# [Written problem 1]
In the passage on weighted PJR below, rewrite everything from "When we have" down to "Proportional Justified Representation.", swapping "solution" for "assignment".

········

When we have the score, we can insert candidate \(v_{\max}\) to the current solution \((S,w)\) using InsertCandidate(\(S,w,v_{\max},d_{\max}\)), thus obtaining a new solution \((S',w')\) with \(supp_{w'}(S')\geq \min\{supp_w(S), \max_{v'\in V\setminus S} score_w(v')\}\), as desired.

(Parameterised) Proportional Justified Representation.

We can generalise the PJR property to our weighted votes setting and consider adding a parameter. For each nominator \(n\in N\), let \(V_n\subseteq V\) be the subset of candidates that are trusted by \(n\), i.e. \(V_n:=\{v\in V: \ nv\in E\}\).

Definition: A committee \(S\) (of any size) satisfies Proportional Justified Representation with parameter \(d\) (PJR(\(d\)) for short) if there is no subset \(N'\subseteq N\) of nominators and integer \(t>0\) such that:

a) \(\sum_{n\in N'} b_n \geq t\cdot d\),

b) \(|\cap_{n\in N'} V_n|\geq t\), and

c) \(|S\cap (\cup_{n\in N'} V_n)|<t\).

········

# [Written problem 2]
Write out everything in the records below from the line containing "pose: elev=197.9 azim=339.9" down to the line containing "Dot at: (159, 238)", with both of those lines included.

········

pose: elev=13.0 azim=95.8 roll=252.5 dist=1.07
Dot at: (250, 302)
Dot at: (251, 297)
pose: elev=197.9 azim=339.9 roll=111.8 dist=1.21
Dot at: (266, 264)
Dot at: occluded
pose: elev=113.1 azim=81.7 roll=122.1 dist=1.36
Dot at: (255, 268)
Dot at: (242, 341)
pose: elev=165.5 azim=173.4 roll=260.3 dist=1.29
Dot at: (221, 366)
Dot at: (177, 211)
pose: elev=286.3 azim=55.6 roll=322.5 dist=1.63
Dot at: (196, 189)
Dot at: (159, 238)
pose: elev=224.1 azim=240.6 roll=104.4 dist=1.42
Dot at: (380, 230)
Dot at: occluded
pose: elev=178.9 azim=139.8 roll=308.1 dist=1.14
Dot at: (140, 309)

········

# [Task answer 1]
When we have the score, we can insert candidate \(v_{\max}\) to the current assignment \((S,w)\) using InsertCandidate(\(S,w,v_{\max},d_{\max}\)), thus obtaining a new assignment \((S',w')\) with \(supp_{w'}(S')\geq \min\{supp_w(S), \max_{v'\in V\setminus S} score_w(v')\}\), as desired.

(Parameterised) Proportional Justified Representation.

# [Task answer 2]
pose: elev=197.9 azim=339.9 roll=111.8 dist=1.21
Dot at: (266, 264)
Dot at: occluded
pose: elev=113.1 azim=81.7 roll=122.1 dist=1.36
Dot at: (255, 268)
Dot at: (242, 341)
pose: elev=165.5 azim=173.4 roll=260.3 dist=1.29
Dot at: (221, 366)
Dot at: (177, 211)
pose: elev=286.3 azim=55.6 roll=322.5 dist=1.63
Dot at: (196, 189)
Dot at: (159, 238)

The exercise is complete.